Le bilan de la mandature municipale et métropolitaine 2014-2020 à Marseille affiche une courte extension de la ligne 2 du métro au nord et une petite extension du réseau de tramways avec cinq nouvelles stations. Ces avancées ne permettent pas de constituer un réseau lourd digne d’une commune de 870.000 habitants située au cœur d’une première intercommunalité (Territoire Marseille-Provence) de 1.050.000 habitants et d’une métropole à statut particulier (Aix-Marseille-Provence) de 1.900.000 habitants.
Plan des lignes de métros et tramways de la RTM, exploitant du réseau urbain de Marseille, avec les lignes de bus à haut niveau de service qui prolongent en correspondance les axe lourds, faute de leur extension hors de la zone centrale.
Une extension de 900 mètres du métro au nord, de 1,2km du tramway au sud
Le 16 décembre 2019, la ligne 2 du métro de Marseille exploité par la RTM et qui en compte deux, était prolongée de 900 mètres depuis Bougainville jusqu’à Gèze, du nom du capitaine Arnaud Gèze décédé au cours des combats de la libération de Marseille le 24 août 1944. Cette prolongation, dont la mise en service a pris des années de retard malgré un co-financement de la Banque européenne d’investissement datant de 2014, jouxte les ateliers de maintenance de Zoccola. Elle s’accompagne d’une vaste restructuration du réseau des bus urbains des XIVe, XVe et XVIe arrondissements.
Plus importante, mais décidée au cours du mandat précédent, la mise en service de la ligne 3 du réseau de tramways, le 30 mai 2015, a enrichi ce dernier de cinq nouvelles stations et 1,2 km supplémentaires. Cette ligne 3, qui n’est pour l’instant longue que de 3,6km, est amorcée à Arenc-Le Silo, terminus commun avec la ligne T2 Arenc-Le-Silo-Blancarde, suit une section commune de 2,4km et 6 stations –terminus inclus) avec cette dernière jusqu’à Belzunce-Alcazar, puis s’en sépare pour remonter la rue de Rome à partir du cours Saint-Louis jusqu’à Castellane, où elle offre une correspondance avec les deux lignes de métro M1 et M2 qui s’y croisent. A Arenc-Le Silo, les terminus des lignes T2 et T3 sont en correspondance avec les TER desservant la station à voie unique Arenc-Euroméditerranée, un maillage heureux mais avec un fréquence TER faible dans une optique urbaine (lire plus loin).
Rame Bombardier Flexity de la ligne T2 sur la Canebière. Plus bas sur la célèbre avenue, elle rejoindra celles de la nouvelle ligne T3 provenant de Castellane, pour un parcours partagé jusqu'à Arenc-Le Silo. © RDS
Le réseau de métro de Marseille affiche deux lignes développées sur 21,8km et 31 stations dont deux communes, soit 12,9km et 18 stations pour la ligne 1, six kilomètres et 13 stations pour la ligne 2. Le réseau de tramways affiche désormais trois lignes totalisant 15,5km de services distincts mais 13,1km de doubles voies.

----------

ÉNONCÉ A | Résumez sous forme de liste le paragraphe du texte sur les transports à Marseille qui commence par « Le 16 décembre 2019 », sans perdre ses faits principaux.

JEU DE DONNÉES |
----------

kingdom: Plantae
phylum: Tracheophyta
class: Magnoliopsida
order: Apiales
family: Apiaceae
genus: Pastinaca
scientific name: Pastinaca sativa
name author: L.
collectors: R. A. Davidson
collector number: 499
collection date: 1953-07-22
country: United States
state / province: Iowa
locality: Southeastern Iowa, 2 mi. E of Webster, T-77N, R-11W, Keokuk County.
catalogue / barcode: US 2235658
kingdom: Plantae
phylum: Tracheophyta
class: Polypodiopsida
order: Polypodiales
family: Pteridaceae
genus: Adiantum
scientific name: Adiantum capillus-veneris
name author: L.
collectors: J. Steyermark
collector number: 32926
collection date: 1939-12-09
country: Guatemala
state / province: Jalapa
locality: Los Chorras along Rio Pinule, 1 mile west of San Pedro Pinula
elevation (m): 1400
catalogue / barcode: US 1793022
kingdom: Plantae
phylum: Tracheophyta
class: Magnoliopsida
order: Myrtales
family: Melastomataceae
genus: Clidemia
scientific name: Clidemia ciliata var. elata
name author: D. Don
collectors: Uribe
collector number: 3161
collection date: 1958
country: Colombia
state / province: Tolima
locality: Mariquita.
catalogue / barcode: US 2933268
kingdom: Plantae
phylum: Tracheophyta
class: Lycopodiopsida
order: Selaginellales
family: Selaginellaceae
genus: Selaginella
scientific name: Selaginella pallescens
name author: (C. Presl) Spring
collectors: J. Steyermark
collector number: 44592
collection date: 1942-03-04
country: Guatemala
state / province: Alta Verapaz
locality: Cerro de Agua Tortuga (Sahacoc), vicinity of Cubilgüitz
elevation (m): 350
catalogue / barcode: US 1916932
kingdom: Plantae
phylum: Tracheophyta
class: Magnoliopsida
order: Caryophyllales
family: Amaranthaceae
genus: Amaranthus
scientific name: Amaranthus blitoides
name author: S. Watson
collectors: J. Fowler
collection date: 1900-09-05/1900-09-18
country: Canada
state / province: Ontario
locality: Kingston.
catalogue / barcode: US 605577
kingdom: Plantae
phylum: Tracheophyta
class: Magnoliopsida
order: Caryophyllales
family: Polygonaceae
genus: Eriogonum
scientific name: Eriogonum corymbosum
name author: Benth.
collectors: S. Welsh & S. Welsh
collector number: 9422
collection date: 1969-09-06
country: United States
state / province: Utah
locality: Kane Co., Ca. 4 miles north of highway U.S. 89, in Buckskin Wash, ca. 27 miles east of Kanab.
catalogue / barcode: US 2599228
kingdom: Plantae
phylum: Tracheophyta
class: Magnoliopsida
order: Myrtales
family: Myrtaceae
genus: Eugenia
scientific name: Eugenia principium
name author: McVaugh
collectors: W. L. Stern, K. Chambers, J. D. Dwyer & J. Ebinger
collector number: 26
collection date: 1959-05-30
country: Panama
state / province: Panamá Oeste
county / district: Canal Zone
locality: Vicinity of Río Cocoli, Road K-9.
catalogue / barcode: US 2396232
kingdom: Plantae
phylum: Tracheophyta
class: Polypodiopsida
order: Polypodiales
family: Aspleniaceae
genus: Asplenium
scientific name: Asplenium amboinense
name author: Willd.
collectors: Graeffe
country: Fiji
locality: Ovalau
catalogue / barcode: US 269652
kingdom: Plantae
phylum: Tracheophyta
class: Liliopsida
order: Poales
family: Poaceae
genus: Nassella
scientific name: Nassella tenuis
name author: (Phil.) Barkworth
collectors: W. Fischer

----------

ÉNONCÉ B | Dans les lignes de données, et non dans le texte, recopiez à l'identique celles qui vont de la ligne contenant « name author: Benth. » à la ligne contenant « county / district: Canal Zone », ces deux lignes incluses.

RÉPONSE ATTENDUE A |
- 16 décembre 2019 : la ligne 2 du métro de Marseille, exploitée par la RTM, est prolongée de 900 mètres, de Bougainville à Gèze.
- La station porte le nom du capitaine Arnaud Gèze, mort pendant les combats de la libération de Marseille le 24 août 1944.
- La mise en service a pris des années de retard, malgré un cofinancement de la Banque européenne d'investissement datant de 2014.
- Le prolongement jouxte les ateliers de maintenance de Zoccola.
- Il s'accompagne d'une vaste restructuration des bus urbains des XIVe, XVe et XVIe arrondissements.

RÉPONSE ATTENDUE B |
name author: Benth.
collectors: S. Welsh & S. Welsh
collector number: 9422
collection date: 1969-09-06
country: United States
state / province: Utah
locality: Kane Co., Ca. 4 miles north of highway U.S. 89, in Buckskin Wash, ca. 27 miles east of Kanab.
catalogue / barcode: US 2599228
kingdom: Plantae
phylum: Tracheophyta
class: Magnoliopsida
order: Myrtales
family: Myrtaceae
genus: Eugenia
scientific name: Eugenia principium
name author: McVaugh
collectors: W. L. Stern, K. Chambers, J. D. Dwyer & J. Ebinger
collector number: 26
collection date: 1959-05-30
country: Panama
state / province: Panamá Oeste
county / district: Canal Zone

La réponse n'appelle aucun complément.